Tarea propuesta 1: Localiza en el listado que aparece más abajo todas las líneas que contienen la cadena "road" y cópialas, teniendo en cuenta la distinción entre mayúsculas y minúsculas.

Fragmento citado:
<<<<

El Pacto del Futuro comprende: 1) Desarrollo sostenible y financiación del desarrollo; 2) Paz y seguridad internacionales; 3) Ciencia, tecnología e innovación y cooperación digital; 4) Juventud y generaciones futuras, y 5) Transformación de la gobernanza mundial.
Uno de los puntos específicos del Pacto es la aceleración de la reforma de la arquitectura financiera internacional para: “a) Hacer frente a los problemas actuales y futuros”; b) Dar más voz y representación a los países en desarrollo; c) Movilizar financiación adicional para los Objetivos de Desarrollo Sostenible, responder a las necesidades de los países en desarrollo y dirigir la financiación a quienes más lo necesitan; d) Que los países puedan tomar prestamos de forma sostenible a fin de invertir en su desarrollo a largo plazo; e) Mejorar su capacidad de apoyar a los países en desarrollo de forma más eficaz y equitativa durante las perturbaciones sistémicas y aumentar al estabilidad del sistema financiero; f) Elaborar un marco sobre sistemas para medir el progreso hacia el desarrollo sostenible que complementen el producto interno bruto y vayan más allá de él”.

>>>>

Tarea propuesta 2: Convierte en una lista más breve el párrafo del fragmento que empieza por "Uno de los puntos específicos del Pacto", sin perder sus datos principales.

Registros de una colección:
<<<<

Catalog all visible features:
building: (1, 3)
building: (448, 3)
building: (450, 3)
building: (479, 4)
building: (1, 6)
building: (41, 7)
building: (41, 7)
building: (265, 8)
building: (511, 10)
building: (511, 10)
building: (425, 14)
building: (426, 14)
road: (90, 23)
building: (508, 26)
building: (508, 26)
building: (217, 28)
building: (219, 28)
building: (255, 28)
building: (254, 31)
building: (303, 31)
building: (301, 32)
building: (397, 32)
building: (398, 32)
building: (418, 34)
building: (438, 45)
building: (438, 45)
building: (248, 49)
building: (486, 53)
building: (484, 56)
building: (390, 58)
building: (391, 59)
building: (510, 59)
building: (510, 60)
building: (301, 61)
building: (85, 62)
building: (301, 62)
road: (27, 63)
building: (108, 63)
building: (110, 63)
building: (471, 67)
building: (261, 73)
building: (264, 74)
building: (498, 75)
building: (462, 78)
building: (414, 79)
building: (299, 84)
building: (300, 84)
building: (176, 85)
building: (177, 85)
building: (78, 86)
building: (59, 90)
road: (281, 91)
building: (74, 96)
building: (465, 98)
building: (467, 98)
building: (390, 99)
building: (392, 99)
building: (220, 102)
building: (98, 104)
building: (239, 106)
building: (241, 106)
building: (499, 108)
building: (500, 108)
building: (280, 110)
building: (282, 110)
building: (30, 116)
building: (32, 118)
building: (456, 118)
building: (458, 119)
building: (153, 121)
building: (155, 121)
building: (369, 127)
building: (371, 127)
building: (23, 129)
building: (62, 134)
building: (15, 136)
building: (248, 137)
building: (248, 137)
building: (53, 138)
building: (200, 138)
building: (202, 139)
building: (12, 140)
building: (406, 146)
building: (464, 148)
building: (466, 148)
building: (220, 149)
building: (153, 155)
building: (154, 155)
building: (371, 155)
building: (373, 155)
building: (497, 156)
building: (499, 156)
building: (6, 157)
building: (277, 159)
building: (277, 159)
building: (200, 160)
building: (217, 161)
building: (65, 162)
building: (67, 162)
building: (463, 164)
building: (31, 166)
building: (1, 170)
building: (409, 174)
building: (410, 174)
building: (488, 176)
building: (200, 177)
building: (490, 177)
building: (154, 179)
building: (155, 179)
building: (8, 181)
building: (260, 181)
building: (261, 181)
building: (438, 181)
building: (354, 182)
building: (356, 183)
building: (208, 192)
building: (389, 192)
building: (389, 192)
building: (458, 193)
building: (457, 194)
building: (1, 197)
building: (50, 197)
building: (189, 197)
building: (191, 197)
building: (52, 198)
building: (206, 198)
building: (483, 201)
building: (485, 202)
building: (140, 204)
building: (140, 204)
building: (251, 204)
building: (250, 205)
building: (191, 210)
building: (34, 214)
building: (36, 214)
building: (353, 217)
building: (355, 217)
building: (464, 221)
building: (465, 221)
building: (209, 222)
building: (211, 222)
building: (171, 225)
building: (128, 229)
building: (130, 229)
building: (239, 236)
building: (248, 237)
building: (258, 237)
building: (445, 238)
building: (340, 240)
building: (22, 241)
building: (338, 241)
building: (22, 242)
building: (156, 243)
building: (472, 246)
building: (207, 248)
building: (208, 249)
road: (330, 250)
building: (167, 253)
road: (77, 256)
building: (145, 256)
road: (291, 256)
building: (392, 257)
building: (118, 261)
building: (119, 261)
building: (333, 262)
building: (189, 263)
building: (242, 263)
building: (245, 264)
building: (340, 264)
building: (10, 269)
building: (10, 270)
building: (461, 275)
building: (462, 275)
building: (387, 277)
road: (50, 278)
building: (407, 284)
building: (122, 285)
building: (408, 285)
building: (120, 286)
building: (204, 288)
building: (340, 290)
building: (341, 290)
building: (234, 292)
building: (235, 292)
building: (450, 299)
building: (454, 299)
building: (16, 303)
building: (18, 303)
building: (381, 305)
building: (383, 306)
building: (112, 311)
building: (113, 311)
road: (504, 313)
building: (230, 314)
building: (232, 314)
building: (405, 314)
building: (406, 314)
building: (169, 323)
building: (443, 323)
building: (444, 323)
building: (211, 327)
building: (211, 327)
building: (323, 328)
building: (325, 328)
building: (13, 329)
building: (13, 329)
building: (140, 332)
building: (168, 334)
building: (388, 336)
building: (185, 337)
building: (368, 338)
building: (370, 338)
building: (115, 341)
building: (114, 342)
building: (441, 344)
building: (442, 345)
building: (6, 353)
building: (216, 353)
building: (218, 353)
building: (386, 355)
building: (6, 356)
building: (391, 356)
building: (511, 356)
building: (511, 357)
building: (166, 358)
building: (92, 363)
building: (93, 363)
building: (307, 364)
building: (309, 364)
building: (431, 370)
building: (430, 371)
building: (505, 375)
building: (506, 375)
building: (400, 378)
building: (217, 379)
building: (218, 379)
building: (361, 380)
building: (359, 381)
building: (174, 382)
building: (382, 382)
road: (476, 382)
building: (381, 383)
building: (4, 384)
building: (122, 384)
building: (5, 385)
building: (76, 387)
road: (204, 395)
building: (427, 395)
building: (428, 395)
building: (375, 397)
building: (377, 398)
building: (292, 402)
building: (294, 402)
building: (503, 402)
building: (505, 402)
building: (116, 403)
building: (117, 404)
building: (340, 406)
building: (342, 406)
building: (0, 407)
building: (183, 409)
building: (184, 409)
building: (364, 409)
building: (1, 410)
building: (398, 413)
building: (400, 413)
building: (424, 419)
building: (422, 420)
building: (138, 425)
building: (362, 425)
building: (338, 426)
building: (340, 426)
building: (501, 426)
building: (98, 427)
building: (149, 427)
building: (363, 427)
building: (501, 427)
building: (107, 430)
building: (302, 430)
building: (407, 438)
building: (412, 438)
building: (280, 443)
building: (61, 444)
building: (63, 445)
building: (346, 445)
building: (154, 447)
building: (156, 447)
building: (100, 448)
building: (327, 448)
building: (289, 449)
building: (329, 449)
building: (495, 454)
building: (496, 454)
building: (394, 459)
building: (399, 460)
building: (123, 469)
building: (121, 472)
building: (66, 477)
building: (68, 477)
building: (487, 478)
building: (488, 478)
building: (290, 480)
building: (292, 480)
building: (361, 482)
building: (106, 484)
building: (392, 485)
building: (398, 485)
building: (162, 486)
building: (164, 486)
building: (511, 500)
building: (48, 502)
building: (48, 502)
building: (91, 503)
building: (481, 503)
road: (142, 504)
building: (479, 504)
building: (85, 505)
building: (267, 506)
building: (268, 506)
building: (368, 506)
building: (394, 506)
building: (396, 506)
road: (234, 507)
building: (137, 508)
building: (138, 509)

>>>>

Respuesta correcta 1:
road: (90, 23)
road: (27, 63)
road: (281, 91)
road: (330, 250)
road: (77, 256)
road: (291, 256)
road: (50, 278)
road: (504, 313)
road: (476, 382)
road: (204, 395)
road: (142, 504)
road: (234, 507)

Respuesta correcta 2:
Uno de los puntos específicos del Pacto es acelerar la reforma de la arquitectura financiera internacional para:
- Afrontar los problemas actuales y futuros.
- Dar más voz y representación a los países en desarrollo.
- Movilizar financiación adicional para los Objetivos de Desarrollo Sostenible, atender las necesidades de los países en desarrollo y dirigir los fondos a quienes más los necesitan.
- Permitir que los países se endeuden de forma sostenible para invertir en su desarrollo a largo plazo.
- Apoyar de forma más eficaz y equitativa a los países en desarrollo durante las perturbaciones sistémicas y aumentar la estabilidad del sistema financiero.
- Elaborar un marco para medir el progreso hacia el desarrollo sostenible que complemente el producto interno bruto y vaya más allá de él.